-- Source document --
--------------------
Seed beads are small uniformly shaped beads that come in a myriad of shapes, sizes, colours and finishes. Aside from embroidery, they are most commonly used for loom and off-loom bead weaving techniques such as brick stitch and peyote stitch. They can also be used for beaded flower making, simple stringing, and as spacers between other beads in jewellery making.
Glass is the most common material used to make seed beads, but historically they have also been made from metal or ceramic. Most modern high quality seed beads are made in Japan or the Czech Republic. The Japanese beads are manufactured by Matsuno, the oldest of the three Japanese seed bead manufacturers, in Osaka, Toho in Hiroshima, and Miyuki in Fukuyama, Hiroshima. These Far Eastern manufacturers have a well deserved reputation for achieving greater uniformity and consistency of size, shape and finish over Preciosa, their main Czech Republic based competitor, but their pricing does reflect this. However, pricing aside, many bead workers still favour the Czech beads because they feel they have a cottage industry like charm to them as opposed to precision cut perfection. They are also more valued in bead embroidery as they have slightly larger holes than their Japanese counterparts, making multiple thread passes easier, whilst their softer edges give a more natural drape or flow to beaded garments and projects. The waters are always shifting but Preciosa also seems to provide a greater range of basic bead shapes and then adds variations to these bead shapes in the form of cuts, twists, super twists, spirals, bevels, and hole shape.
At the lower end of the market, cheap seed beads are made in India by Onam International, based in Varanasi, and in China by Ming Tree.
Historically, from the 15th century seed bead creation, development, and production was centred in the traditional European glass making centre of Murano in Italy, before finally reaching Bohemia, and then to a lesser extent in France and Germany. France was particularly noted for its faceted metal seed beads, prompting Miyuki to introduce their Delica seed beads in 1982 as a replacement for these antique French metal cylinder beads.
Italy pioneered the process of conterie or seed bead manufacture, with much of their output used as trade beads by European merchants when exchanging goods with American Indians, Africans, and the indigenous populations of the many other colonial centres around the world. For a little over two hundred years the bead makers of Murano had a virtual monopoly on this process until the Czechs entered the market place in the 18th century. (To learn more about the growth of Czech glass read our History of Czech Glass Bead Manufacture). The process was based around the technique of drawing out glass, whereby a mass of molten glass was literally drawn or pulled into a hollow cane tube. The molten glass was gathered on the end of a tool called a puntile, then a bubble was introduced in to the centre of the glass, after which a second puntile was attached, before the glass and bubble were drawn out into a long cane. The stretching could be achieved on a small scale by one person working alone, or on a larger scale by two people moving quickly but steadily in opposite directions for up to a hundred feet or more!
A section from an engraving showing glass being drawn. A plate from the Grands Hommes et Grands Faits de L’Industrie 1880
The drawn glass tube would then be cooled, rough cut into small bead pieces with a guillotine, before the pieces were placed in a hopper filled with a clay slurry mixture to smooth the beads through the abrasive action of tumbling. They would then be cleaned and re-worked before being fired for smoothness and depth of colour. The peak of seed bead production in Murano was in the early 1900s when these beads virtually sustained the Venetian glass industry. Today seed bead manufacture is virtually non existent in Murano with production limited to a very few artisans.
--------------------
-- Available data --
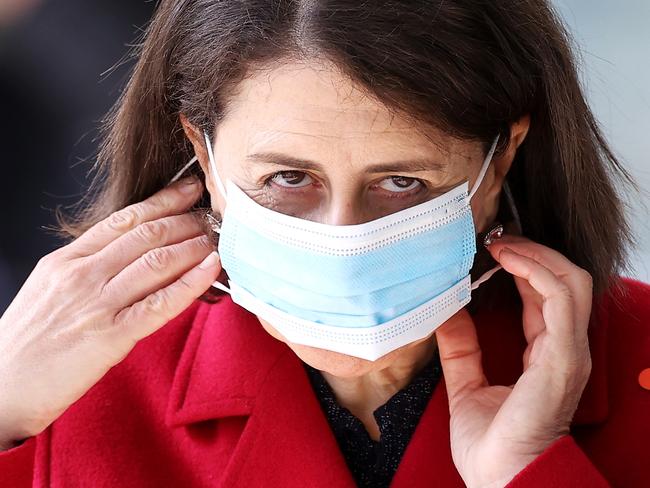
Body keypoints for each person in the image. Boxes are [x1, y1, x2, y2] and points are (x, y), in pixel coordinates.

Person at [0, 1, 648, 486]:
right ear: (201, 150)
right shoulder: (71, 391)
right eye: (288, 178)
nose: (344, 240)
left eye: (402, 181)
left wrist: (530, 471)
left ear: (500, 158)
--------------------
-- Task instructions --
Reproduce the seed bead passage word for word, starting at "At the lower" and ending at "metal cylinder beads.".

-- Exercise output --
At the lower end of the market, cheap seed beads are made in India by Onam International, based in Varanasi, and in China by Ming Tree.
Historically, from the 15th century seed bead creation, development, and production was centred in the traditional European glass making centre of Murano in Italy, before finally reaching Bohemia, and then to a lesser extent in France and Germany. France was particularly noted for its faceted metal seed beads, prompting Miyuki to introduce their Delica seed beads in 1982 as a replacement for these antique French metal cylinder beads.